Data under study Block Start

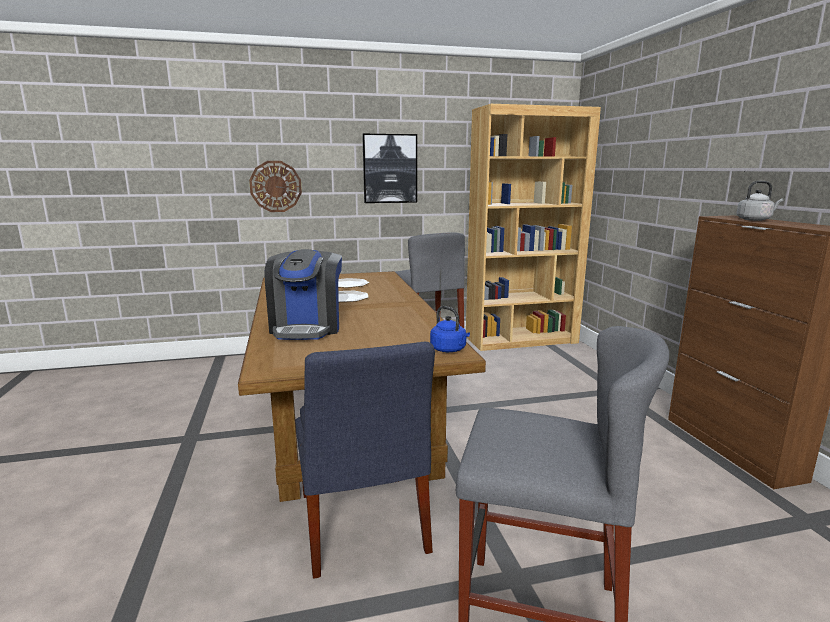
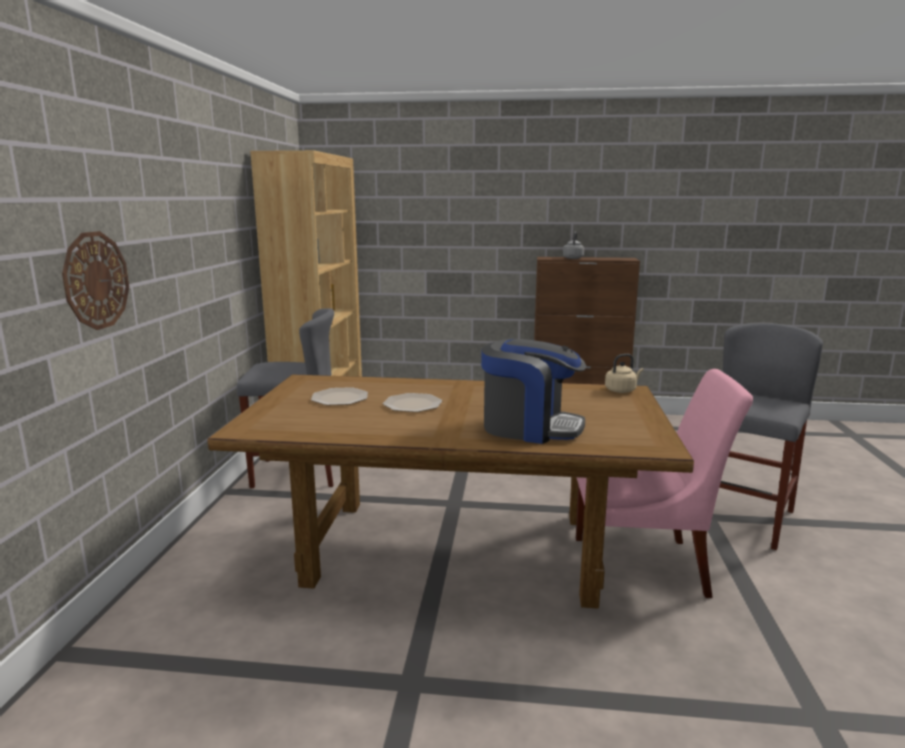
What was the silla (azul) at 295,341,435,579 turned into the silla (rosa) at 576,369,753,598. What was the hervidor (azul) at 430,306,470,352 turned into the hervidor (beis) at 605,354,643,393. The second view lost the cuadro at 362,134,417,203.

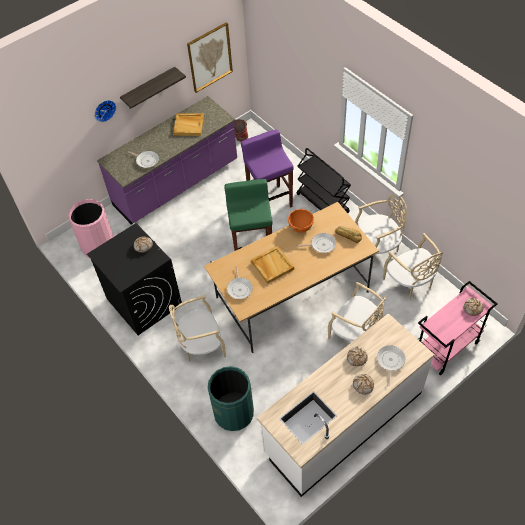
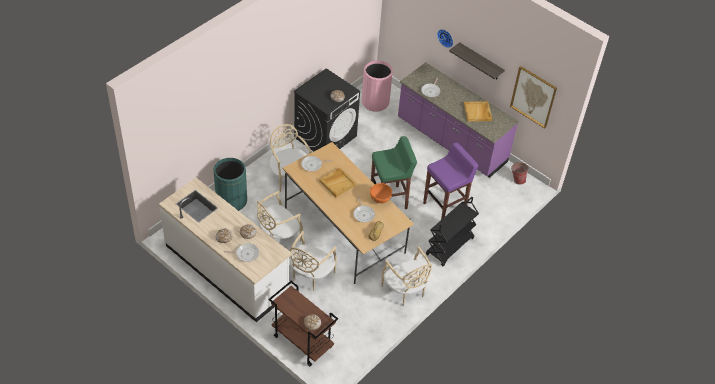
The silla (beis) ended up elsewhere, having gone from 383,233,443,300 to 257,191,303,241. What was the carrito (rosa) at 418,281,498,375 turned into the carrito (marrón) at 268,281,338,366.

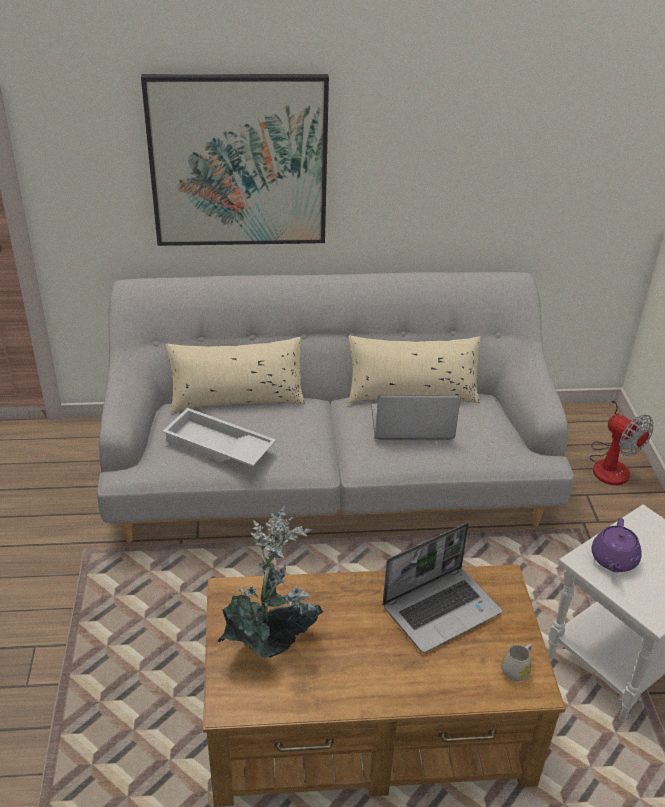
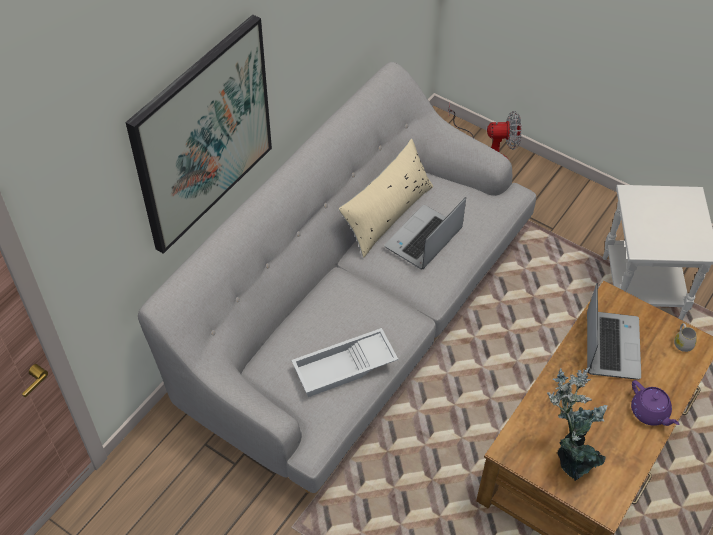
The tetera (morado) ended up elsewhere, having gone from 591,518,642,573 to 631,380,680,426. The second view lost the cojín (beis) at 166,337,305,412.

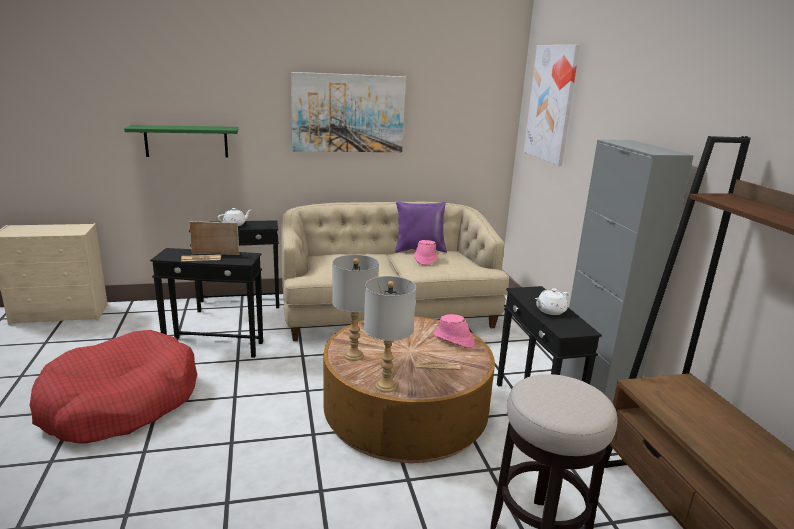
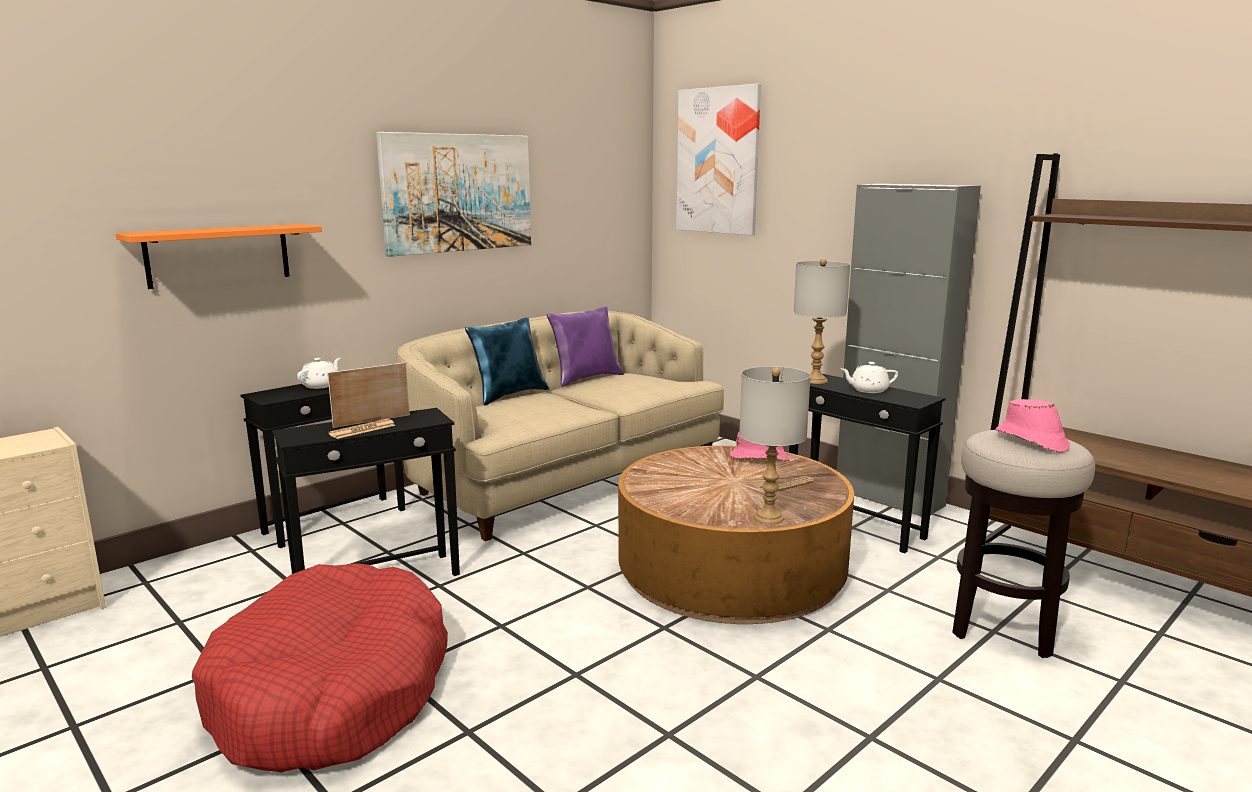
What was the estante (verde) at 124,125,238,157 turned into the estante (naranja) at 115,224,322,289. The second view gained the cojín (azul) at 465,316,549,405. The lámpara de mesa (gris) ended up elsewhere, having gone from 332,254,379,361 to 794,259,850,384. The tetera (blanco) at 535,288,569,315 ended up facing another way, 60 degrees clockwise from before. The sombrero (rosa) ended up elsewhere, having gone from 414,240,437,265 to 996,399,1070,453.

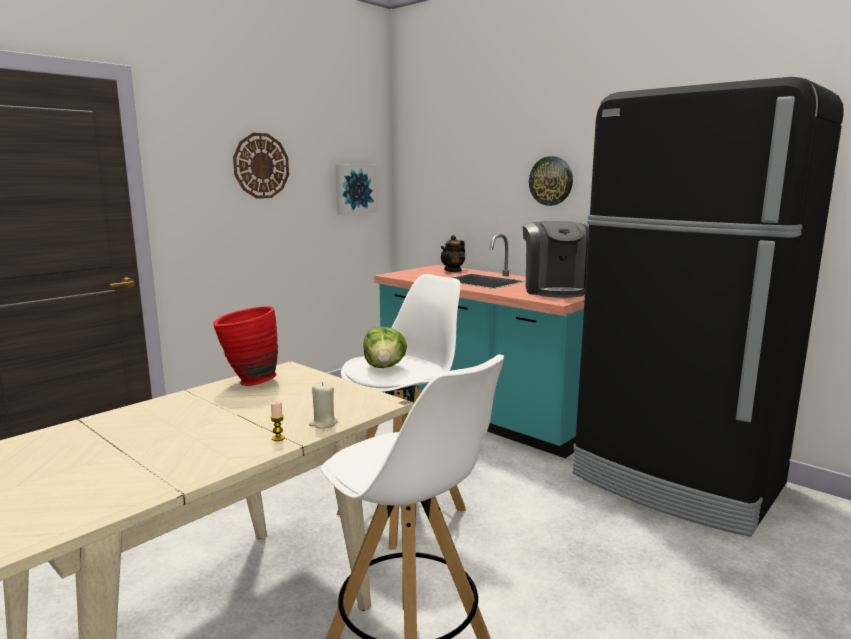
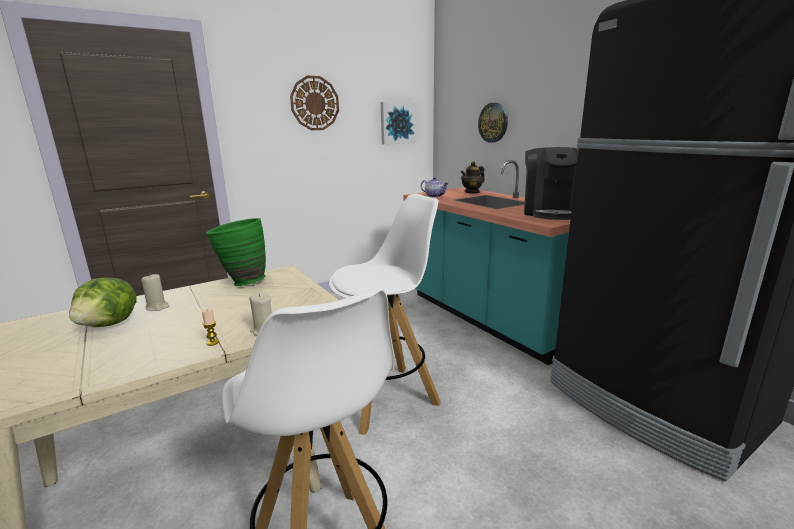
The lechuga ended up elsewhere, having gone from 363,327,407,368 to 69,277,137,327. The second view gained the vela (beis) at 141,273,169,311. What was the florero (rojo) at 213,306,278,386 turned into the florero (verde) at 206,218,266,286. The second view gained the tetera at 421,177,448,198. The reloj de pared ended up elsewhere, having gone from 529,156,573,206 to 478,103,508,143.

Data under study Block End

The entries are to be transcribed word for word, without their images.

What was the silla (azul) at 295,341,435,579 turned into the silla (rosa) at 576,369,753,598. What was the hervidor (azul) at 430,306,470,352 turned into the hervidor (beis) at 605,354,643,393. The second view lost the cuadro at 362,134,417,203.

The silla (beis) ended up elsewhere, having gone from 383,233,443,300 to 257,191,303,241. What was the carrito (rosa) at 418,281,498,375 turned into the carrito (marrón) at 268,281,338,366.

The tetera (morado) ended up elsewhere, having gone from 591,518,642,573 to 631,380,680,426. The second view lost the cojín (beis) at 166,337,305,412.

What was the estante (verde) at 124,125,238,157 turned into the estante (naranja) at 115,224,322,289. The second view gained the cojín (azul) at 465,316,549,405. The lámpara de mesa (gris) ended up elsewhere, having gone from 332,254,379,361 to 794,259,850,384. The tetera (blanco) at 535,288,569,315 ended up facing another way, 60 degrees clockwise from before. The sombrero (rosa) ended up elsewhere, having gone from 414,240,437,265 to 996,399,1070,453.

The lechuga ended up elsewhere, having gone from 363,327,407,368 to 69,277,137,327. The second view gained the vela (beis) at 141,273,169,311. What was the florero (rojo) at 213,306,278,386 turned into the florero (verde) at 206,218,266,286. The second view gained the tetera at 421,177,448,198. The reloj de pared ended up elsewhere, having gone from 529,156,573,206 to 478,103,508,143.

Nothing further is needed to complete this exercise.